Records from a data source
::::
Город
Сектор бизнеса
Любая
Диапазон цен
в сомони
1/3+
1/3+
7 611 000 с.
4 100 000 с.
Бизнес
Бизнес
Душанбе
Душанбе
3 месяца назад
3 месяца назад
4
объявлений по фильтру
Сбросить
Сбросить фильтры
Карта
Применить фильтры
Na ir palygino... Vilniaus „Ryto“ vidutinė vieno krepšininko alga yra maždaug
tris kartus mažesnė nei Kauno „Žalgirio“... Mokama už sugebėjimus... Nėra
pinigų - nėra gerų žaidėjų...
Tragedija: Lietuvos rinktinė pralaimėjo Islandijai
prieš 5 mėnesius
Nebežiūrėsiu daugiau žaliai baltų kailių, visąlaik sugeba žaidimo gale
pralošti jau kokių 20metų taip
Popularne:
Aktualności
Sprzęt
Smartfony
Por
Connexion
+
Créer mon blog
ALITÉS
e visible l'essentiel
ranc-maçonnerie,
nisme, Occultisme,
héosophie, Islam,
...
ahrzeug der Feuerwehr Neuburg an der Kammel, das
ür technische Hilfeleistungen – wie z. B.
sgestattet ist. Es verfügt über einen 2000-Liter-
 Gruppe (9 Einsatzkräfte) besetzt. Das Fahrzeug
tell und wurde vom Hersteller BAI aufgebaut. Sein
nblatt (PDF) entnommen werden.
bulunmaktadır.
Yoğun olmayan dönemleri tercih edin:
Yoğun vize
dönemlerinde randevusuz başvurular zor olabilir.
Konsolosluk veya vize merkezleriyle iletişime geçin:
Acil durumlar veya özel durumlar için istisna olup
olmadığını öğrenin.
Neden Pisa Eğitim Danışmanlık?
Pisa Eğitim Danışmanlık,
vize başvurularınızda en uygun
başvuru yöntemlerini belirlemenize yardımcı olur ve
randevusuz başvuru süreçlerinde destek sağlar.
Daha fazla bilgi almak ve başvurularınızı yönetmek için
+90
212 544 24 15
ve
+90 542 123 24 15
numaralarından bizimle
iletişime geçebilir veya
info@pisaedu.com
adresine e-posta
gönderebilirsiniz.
::::
▸ **Task instructions**
Please print exactly what appears from the first line of the data through the line with "adresine e-posta", including both of those lines and nothing past them.

▸ **Answer below**
Город
Сектор бизнеса
Любая
Диапазон цен
в сомони
1/3+
1/3+
7 611 000 с.
4 100 000 с.
Бизнес
Бизнес
Душанбе
Душанбе
3 месяца назад
3 месяца назад
4
объявлений по фильтру
Сбросить
Сбросить фильтры
Карта
Применить фильтры
Na ir palygino... Vilniaus „Ryto“ vidutinė vieno krepšininko alga yra maždaug
tris kartus mažesnė nei Kauno „Žalgirio“... Mokama už sugebėjimus... Nėra
pinigų - nėra gerų žaidėjų...
Tragedija: Lietuvos rinktinė pralaimėjo Islandijai
prieš 5 mėnesius
Nebežiūrėsiu daugiau žaliai baltų kailių, visąlaik sugeba žaidimo gale
pralošti jau kokių 20metų taip
Popularne:
Aktualności
Sprzęt
Smartfony
Por
Connexion
+
Créer mon blog
ALITÉS
e visible l'essentiel
ranc-maçonnerie,
nisme, Occultisme,
héosophie, Islam,
...
ahrzeug der Feuerwehr Neuburg an der Kammel, das
ür technische Hilfeleistungen – wie z. B.
sgestattet ist. Es verfügt über einen 2000-Liter-
 Gruppe (9 Einsatzkräfte) besetzt. Das Fahrzeug
tell und wurde vom Hersteller BAI aufgebaut. Sein
nblatt (PDF) entnommen werden.
bulunmaktadır.
Yoğun olmayan dönemleri tercih edin:
Yoğun vize
dönemlerinde randevusuz başvurular zor olabilir.
Konsolosluk veya vize merkezleriyle iletişime geçin:
Acil durumlar veya özel durumlar için istisna olup
olmadığını öğrenin.
Neden Pisa Eğitim Danışmanlık?
Pisa Eğitim Danışmanlık,
vize başvurularınızda en uygun
başvuru yöntemlerini belirlemenize yardımcı olur ve
randevusuz başvuru süreçlerinde destek sağlar.
Daha fazla bilgi almak ve başvurularınızı yönetmek için
+90
212 544 24 15
ve
+90 542 123 24 15
numaralarından bizimle
iletişime geçebilir veya
info@pisaedu.com
adresine e-posta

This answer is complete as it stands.